In a meta-analysis of GWAS data for BD, markers in human SYNE1 showed genome-wide statistically significant disease association (P < 4x10−8), a finding recently replicated in an independent sample. The SYNE1 gene has also been associated with a severe de novo mutation identified by exome sequencing in sporadic cases of autism spectrum disorders (ASDs). In addition, Yu and colleagues have found biallelic mutations in SYNE1 by whole exome sequencing in consanguineous ASD. SYNE1 is a large gene with numerous annotated transcripts. In rats, it gives rise to various isoforms of Nesprin, Enaptin, and CPG2. The latter is crucial at the functional interface of glutamate receptor internalization with the F-actin cytoskeleton where it regulates AMPAR CME by integrating PKA signaling in spine heads. Interestingly, the BD association signal spans, almost exclusively, parts of the human SYNE1 gene that are homologous to the region encoding CPG2 in rat. Whether the autism-linked mutations fall within CPG2 transcripts, awaits mapping of the human SYNE1/CPG2 locus and identification of full-length human CPG2 transcripts.

Conclusions

In the past decade it has become increasingly clear that the process of CME is assisted at various stages by a dynamic F-actin cytoskeleton. Pioneering work in yeast has shaped our understanding of protein modules which depend differentially on a dynamic F-actin cytoskeleton. Because many endocytic factors in yeast have mammalian homologs, findings from yeast can help inform research in mammalian systems, where several steps in the CCV life cycle are assisted by actin polymerization or physical coupling to F-actin filaments. In neurons, where CME plays a critical role at both pre- and postsynaptic differentiations, second messenger signaling by PKA can directly influence postsynaptic glutamate receptor internalization by regulating the connection to the actin cytoskeleton via the Syne1 product CPG2.

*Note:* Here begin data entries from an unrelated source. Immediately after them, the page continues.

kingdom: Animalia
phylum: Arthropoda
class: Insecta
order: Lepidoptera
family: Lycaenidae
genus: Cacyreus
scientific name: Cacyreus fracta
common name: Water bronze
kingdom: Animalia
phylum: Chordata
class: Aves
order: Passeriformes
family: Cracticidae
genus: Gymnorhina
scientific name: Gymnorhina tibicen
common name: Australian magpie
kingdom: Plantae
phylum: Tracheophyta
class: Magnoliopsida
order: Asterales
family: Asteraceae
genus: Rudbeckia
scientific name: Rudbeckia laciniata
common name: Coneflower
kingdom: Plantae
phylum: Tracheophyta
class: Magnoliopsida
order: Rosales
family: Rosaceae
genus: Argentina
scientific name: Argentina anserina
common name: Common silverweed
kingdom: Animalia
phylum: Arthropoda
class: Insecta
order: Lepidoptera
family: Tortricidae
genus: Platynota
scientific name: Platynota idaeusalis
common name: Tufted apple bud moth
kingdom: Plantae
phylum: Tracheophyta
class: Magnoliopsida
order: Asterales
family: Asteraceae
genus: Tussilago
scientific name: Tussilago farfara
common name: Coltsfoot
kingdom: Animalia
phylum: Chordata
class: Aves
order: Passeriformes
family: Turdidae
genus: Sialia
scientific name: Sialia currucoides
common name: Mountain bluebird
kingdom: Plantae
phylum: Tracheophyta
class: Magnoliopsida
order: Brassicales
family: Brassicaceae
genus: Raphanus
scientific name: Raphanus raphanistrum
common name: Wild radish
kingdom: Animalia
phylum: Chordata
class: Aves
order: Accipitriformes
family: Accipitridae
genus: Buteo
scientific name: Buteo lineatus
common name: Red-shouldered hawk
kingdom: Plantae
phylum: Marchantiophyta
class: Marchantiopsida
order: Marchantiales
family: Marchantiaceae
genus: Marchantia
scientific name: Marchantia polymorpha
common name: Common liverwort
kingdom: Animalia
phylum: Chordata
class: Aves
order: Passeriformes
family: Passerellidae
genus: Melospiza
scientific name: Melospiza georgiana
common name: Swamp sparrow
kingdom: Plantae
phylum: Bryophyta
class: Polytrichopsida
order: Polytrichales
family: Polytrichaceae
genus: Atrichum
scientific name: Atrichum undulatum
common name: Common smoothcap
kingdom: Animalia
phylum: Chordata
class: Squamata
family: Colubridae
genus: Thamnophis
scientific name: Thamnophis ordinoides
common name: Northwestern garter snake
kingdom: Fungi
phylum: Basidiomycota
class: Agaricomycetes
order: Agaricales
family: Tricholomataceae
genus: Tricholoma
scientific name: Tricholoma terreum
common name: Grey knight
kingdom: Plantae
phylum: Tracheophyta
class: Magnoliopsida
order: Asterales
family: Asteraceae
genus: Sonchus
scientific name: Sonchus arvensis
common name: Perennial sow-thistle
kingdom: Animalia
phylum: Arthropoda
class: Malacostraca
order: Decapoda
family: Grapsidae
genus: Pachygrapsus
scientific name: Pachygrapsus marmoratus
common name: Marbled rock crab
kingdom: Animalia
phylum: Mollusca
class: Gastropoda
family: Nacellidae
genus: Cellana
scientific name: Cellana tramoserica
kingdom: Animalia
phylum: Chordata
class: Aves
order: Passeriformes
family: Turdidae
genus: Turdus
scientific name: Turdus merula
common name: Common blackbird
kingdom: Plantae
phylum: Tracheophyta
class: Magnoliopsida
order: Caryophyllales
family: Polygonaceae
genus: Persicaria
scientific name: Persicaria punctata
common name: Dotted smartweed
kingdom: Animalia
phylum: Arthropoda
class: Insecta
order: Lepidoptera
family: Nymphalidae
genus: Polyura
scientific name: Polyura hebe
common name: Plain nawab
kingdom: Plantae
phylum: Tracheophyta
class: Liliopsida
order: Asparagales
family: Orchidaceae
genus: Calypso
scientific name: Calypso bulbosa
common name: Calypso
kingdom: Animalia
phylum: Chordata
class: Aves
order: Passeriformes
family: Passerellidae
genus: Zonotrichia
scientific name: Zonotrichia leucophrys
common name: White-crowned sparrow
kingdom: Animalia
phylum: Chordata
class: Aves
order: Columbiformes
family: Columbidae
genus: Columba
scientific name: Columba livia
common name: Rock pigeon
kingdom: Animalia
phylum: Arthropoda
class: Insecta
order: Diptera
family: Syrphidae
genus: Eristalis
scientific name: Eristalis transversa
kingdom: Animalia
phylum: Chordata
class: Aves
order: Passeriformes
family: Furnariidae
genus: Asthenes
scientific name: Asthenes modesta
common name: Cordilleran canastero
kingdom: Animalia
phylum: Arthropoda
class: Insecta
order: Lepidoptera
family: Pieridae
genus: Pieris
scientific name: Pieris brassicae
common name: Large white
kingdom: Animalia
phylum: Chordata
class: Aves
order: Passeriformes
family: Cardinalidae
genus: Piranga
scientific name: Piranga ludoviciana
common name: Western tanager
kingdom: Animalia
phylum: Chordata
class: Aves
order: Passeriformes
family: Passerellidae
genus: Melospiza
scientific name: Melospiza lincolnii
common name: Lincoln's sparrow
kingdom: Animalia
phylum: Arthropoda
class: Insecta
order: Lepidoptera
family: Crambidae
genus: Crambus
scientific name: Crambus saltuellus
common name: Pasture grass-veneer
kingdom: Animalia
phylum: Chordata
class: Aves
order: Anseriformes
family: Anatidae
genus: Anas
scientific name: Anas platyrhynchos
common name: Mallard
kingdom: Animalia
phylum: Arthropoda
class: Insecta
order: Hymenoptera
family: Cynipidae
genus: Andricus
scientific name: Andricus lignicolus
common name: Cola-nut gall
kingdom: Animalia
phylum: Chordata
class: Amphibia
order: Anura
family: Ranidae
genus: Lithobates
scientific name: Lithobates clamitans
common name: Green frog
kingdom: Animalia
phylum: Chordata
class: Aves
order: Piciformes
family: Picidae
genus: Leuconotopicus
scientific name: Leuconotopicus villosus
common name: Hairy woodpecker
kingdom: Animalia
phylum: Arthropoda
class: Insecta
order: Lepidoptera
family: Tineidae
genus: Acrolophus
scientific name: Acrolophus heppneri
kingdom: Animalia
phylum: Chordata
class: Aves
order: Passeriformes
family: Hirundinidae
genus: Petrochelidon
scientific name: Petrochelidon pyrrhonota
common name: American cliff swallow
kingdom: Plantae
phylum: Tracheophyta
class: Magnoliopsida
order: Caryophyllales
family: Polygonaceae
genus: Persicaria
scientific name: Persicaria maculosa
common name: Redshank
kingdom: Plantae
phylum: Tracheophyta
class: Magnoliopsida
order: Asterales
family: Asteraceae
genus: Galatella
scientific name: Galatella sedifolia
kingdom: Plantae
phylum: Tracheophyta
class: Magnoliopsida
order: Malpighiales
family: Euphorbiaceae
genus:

Interestingly, the human SYNE1 gene has emerged as a genetic risk locus for BD and ASDs. Several other genes encoding key players at the synapse are also associated with neuropsychiatric disorders, pointing to the common underlying theme of postsynaptic organization, receptor internalization and F-actin remodeling. The challenge of the next decade will be to translate findings from human genetics into quantifiable effects on biological mechanisms, and to see if the disease association of these emerging pathways will stand the test of time.